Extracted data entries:
——
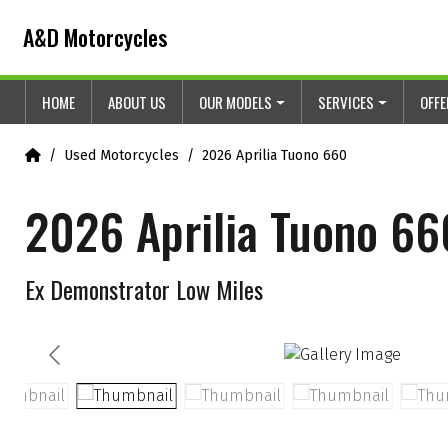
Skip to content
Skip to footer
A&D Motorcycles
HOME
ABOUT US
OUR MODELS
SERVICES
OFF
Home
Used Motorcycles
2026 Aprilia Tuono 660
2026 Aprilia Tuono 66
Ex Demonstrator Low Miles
——
WHAT TO WORK ON: Write out every line of text in the records above word for word, omitting the pictures.

RESPONSE BELOW:
Skip to content
Skip to footer
A&D Motorcycles
HOME
ABOUT US
OUR MODELS
SERVICES
OFF
Home
Used Motorcycles
2026 Aprilia Tuono 660
2026 Aprilia Tuono 66
Ex Demonstrator Low Miles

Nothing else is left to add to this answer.